▶ **TU TAREA**: Entrega como lista JSON de cadenas, una cadena por línea y sin incluir líneas en blanco, todo lo que va desde la primera línea hasta la que contiene "立起信任关系，使客户不再有后顾之", con ambos extremos incluidos.

── DATOS DEL EJERCICIO

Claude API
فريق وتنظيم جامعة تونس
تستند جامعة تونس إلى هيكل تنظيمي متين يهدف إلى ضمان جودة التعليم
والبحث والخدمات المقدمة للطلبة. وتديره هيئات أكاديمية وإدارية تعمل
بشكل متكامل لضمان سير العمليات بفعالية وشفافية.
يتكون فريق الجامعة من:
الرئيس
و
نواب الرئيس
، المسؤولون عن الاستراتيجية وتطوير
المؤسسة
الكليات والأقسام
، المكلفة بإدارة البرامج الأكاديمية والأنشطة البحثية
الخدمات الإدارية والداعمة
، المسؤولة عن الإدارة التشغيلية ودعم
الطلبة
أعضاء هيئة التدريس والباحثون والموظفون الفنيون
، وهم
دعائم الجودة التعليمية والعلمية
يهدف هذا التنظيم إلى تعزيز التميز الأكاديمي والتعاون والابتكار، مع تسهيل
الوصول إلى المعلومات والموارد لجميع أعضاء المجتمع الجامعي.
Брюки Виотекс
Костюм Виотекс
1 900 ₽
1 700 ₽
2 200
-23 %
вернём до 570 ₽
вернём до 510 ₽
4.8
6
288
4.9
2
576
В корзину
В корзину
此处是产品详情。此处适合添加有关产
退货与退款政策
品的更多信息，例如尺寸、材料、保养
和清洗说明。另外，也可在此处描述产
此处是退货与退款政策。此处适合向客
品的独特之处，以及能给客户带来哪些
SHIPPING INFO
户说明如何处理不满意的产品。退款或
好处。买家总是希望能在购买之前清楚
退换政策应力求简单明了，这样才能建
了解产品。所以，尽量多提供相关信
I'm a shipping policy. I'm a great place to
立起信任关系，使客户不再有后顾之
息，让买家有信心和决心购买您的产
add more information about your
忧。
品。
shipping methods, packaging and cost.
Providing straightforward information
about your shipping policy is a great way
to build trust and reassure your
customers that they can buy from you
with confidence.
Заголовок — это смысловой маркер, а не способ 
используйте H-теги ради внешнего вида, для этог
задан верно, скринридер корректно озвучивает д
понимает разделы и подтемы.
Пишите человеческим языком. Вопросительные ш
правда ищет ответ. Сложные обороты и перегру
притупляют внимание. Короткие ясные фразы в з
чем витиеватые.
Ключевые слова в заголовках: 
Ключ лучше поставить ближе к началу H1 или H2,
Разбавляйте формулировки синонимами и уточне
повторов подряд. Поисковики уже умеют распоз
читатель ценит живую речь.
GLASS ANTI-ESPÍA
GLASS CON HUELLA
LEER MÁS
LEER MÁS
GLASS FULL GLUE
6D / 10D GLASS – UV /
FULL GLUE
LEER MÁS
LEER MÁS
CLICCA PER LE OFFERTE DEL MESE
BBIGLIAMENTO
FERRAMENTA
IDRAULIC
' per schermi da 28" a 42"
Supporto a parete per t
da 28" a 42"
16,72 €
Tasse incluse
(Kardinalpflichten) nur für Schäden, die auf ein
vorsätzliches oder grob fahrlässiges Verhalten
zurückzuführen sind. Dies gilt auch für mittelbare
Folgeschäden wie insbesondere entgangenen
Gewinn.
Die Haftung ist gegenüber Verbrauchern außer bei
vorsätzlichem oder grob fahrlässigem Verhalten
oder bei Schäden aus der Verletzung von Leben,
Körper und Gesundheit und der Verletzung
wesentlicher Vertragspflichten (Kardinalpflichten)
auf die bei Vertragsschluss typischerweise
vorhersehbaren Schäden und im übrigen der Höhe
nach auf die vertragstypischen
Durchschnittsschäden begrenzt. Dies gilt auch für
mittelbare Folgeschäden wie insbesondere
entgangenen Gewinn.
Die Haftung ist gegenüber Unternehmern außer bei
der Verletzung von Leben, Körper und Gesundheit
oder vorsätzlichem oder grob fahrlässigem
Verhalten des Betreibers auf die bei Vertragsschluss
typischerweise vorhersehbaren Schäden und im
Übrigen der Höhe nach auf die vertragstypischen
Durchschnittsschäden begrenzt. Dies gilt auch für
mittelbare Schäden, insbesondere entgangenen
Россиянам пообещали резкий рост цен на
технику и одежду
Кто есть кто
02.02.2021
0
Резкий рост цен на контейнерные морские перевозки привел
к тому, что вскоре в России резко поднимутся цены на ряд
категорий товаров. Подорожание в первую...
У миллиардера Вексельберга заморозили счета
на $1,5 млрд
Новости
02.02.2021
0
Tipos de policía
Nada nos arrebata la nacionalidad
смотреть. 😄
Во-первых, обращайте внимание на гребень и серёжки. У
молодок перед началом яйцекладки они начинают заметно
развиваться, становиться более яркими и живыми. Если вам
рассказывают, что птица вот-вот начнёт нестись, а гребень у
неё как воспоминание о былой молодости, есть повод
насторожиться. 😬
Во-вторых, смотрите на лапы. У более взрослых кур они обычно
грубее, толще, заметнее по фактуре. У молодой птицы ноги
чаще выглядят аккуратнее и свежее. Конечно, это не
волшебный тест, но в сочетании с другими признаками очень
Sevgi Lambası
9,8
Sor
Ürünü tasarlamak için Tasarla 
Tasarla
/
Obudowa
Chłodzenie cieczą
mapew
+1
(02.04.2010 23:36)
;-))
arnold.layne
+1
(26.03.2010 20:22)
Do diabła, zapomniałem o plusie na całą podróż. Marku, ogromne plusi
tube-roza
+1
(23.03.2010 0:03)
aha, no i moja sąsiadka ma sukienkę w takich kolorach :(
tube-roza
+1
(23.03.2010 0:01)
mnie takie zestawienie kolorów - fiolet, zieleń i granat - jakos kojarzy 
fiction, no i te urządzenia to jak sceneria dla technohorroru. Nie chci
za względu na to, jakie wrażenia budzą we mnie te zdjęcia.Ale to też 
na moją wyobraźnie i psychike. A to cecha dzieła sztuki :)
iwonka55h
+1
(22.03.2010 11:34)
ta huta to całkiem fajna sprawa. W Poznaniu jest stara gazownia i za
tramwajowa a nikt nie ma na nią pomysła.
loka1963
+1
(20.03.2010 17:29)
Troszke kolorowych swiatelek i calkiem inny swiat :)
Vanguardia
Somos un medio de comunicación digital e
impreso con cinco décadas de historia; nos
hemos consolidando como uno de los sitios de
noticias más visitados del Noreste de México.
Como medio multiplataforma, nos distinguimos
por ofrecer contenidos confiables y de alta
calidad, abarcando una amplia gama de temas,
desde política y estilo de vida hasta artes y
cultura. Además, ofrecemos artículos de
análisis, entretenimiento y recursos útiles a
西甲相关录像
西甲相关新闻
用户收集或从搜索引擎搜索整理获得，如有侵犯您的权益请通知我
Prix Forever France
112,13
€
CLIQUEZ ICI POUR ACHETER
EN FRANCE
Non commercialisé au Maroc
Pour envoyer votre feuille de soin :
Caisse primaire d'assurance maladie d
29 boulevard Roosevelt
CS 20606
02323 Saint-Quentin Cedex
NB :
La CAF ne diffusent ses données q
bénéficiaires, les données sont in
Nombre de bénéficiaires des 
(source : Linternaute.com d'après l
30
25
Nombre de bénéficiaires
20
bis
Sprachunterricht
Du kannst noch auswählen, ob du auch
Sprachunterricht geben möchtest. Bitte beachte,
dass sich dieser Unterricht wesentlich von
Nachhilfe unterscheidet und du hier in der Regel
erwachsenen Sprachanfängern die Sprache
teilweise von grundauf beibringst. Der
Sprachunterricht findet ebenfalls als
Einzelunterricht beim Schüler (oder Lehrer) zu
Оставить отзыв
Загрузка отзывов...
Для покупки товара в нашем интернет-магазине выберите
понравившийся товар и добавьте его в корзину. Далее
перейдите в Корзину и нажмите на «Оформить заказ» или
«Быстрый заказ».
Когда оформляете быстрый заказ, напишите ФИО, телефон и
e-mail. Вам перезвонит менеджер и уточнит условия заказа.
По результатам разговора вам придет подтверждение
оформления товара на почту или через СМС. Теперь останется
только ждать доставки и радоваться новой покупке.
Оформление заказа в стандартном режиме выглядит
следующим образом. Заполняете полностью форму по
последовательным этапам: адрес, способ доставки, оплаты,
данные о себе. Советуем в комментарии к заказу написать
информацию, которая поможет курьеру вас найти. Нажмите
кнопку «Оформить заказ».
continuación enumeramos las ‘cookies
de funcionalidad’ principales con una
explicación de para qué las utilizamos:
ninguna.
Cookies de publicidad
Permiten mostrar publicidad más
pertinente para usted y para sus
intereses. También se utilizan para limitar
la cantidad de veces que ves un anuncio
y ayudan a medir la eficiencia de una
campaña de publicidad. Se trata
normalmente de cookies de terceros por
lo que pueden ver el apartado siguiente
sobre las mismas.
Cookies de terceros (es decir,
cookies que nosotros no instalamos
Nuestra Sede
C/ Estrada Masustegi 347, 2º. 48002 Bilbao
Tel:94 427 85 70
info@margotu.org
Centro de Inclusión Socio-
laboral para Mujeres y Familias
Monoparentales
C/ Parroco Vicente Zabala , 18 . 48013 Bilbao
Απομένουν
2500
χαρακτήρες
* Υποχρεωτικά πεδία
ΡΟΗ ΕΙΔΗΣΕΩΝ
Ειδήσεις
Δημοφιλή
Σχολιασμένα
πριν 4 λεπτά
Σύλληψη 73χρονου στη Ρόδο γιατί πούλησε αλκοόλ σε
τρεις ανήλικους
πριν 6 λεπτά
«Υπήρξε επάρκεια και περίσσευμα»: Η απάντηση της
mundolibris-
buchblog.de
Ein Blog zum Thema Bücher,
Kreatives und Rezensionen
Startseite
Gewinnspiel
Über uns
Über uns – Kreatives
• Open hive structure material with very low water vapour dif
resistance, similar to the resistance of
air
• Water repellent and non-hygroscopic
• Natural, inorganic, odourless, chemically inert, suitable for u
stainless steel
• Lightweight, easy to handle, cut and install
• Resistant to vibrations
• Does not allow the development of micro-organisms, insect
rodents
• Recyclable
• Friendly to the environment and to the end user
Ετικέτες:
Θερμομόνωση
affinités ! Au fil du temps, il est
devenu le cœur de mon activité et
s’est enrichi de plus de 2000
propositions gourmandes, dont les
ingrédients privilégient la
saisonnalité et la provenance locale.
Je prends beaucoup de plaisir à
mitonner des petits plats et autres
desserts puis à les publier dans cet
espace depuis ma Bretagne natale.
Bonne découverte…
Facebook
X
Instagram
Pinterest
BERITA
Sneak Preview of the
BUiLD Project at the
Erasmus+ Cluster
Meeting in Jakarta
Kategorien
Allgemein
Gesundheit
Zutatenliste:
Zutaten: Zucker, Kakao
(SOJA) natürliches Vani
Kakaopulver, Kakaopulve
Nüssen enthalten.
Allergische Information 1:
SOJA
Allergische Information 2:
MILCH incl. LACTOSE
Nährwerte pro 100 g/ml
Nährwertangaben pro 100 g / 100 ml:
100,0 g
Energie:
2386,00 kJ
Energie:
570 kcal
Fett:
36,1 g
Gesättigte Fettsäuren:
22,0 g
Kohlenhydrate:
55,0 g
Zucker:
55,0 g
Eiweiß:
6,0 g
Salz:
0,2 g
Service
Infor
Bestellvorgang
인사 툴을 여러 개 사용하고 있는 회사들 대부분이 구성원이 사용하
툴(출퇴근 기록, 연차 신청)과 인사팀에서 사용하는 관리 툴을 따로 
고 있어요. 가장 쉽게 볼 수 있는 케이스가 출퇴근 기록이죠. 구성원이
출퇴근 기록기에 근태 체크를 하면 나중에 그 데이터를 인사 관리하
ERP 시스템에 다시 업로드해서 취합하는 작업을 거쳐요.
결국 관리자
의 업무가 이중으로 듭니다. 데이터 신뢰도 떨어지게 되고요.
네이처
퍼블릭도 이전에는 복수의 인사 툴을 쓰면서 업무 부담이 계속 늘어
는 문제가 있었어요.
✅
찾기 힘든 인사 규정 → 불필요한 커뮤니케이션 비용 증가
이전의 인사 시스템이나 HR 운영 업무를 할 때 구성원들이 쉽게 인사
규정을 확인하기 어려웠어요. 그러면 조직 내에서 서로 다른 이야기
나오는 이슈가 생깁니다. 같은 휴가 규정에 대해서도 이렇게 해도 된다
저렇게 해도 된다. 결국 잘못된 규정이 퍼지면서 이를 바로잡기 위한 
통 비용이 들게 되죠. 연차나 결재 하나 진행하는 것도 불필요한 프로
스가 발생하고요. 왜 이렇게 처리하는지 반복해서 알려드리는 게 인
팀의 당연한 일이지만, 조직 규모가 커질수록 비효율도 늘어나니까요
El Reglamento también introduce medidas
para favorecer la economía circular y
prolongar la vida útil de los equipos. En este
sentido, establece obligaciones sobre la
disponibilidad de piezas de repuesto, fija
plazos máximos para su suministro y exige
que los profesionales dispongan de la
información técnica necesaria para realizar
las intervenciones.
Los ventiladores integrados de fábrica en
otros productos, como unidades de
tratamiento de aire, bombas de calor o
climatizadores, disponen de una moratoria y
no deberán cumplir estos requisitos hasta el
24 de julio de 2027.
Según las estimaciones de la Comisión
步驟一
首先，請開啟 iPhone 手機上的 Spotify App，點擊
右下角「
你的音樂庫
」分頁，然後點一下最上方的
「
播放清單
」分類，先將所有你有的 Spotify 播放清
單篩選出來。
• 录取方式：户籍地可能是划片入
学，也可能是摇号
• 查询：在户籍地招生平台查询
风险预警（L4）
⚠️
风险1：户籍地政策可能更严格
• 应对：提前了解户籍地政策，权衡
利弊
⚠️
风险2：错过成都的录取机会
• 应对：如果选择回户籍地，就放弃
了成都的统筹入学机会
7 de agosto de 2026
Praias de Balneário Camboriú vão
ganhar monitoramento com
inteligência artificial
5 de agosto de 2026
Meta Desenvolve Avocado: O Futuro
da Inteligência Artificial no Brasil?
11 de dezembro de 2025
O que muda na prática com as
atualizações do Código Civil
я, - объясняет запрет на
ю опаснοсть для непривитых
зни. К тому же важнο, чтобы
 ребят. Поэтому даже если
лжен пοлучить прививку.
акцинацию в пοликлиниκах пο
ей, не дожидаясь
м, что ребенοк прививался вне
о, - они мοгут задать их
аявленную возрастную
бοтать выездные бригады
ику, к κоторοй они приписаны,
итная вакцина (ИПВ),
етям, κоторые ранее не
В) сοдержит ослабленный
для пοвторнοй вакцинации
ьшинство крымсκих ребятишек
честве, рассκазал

────

▶ **RESPUESTA ESCRITA**:
[
  "Claude API",
  "فريق وتنظيم جامعة تونس",
  "تستند جامعة تونس إلى هيكل تنظيمي متين يهدف إلى ضمان جودة التعليم",
  "والبحث والخدمات المقدمة للطلبة. وتديره هيئات أكاديمية وإدارية تعمل",
  "بشكل متكامل لضمان سير العمليات بفعالية وشفافية.",
  "يتكون فريق الجامعة من:",
  "الرئيس",
  "و",
  "نواب الرئيس",
  "، المسؤولون عن الاستراتيجية وتطوير",
  "المؤسسة",
  "الكليات والأقسام",
  "، المكلفة بإدارة البرامج الأكاديمية والأنشطة البحثية",
  "الخدمات الإدارية والداعمة",
  "، المسؤولة عن الإدارة التشغيلية ودعم",
  "الطلبة",
  "أعضاء هيئة التدريس والباحثون والموظفون الفنيون",
  "، وهم",
  "دعائم الجودة التعليمية والعلمية",
  "يهدف هذا التنظيم إلى تعزيز التميز الأكاديمي والتعاون والابتكار، مع تسهيل",
  "الوصول إلى المعلومات والموارد لجميع أعضاء المجتمع الجامعي.",
  "Брюки Виотекс",
  "Костюм Виотекс",
  "1 900 ₽",
  "1 700 ₽",
  "2 200",
  "-23 %",
  "вернём до 570 ₽",
  "вернём до 510 ₽",
  "4.8",
  "6",
  "288",
  "4.9",
  "2",
  "576",
  "В корзину",
  "В корзину",
  "此处是产品详情。此处适合添加有关产",
  "退货与退款政策",
  "品的更多信息，例如尺寸、材料、保养",
  "和清洗说明。另外，也可在此处描述产",
  "此处是退货与退款政策。此处适合向客",
  "品的独特之处，以及能给客户带来哪些",
  "SHIPPING INFO",
  "户说明如何处理不满意的产品。退款或",
  "好处。买家总是希望能在购买之前清楚",
  "退换政策应力求简单明了，这样才能建",
  "了解产品。所以，尽量多提供相关信",
  "I'm a shipping policy. I'm a great place to",
  "立起信任关系，使客户不再有后顾之"
]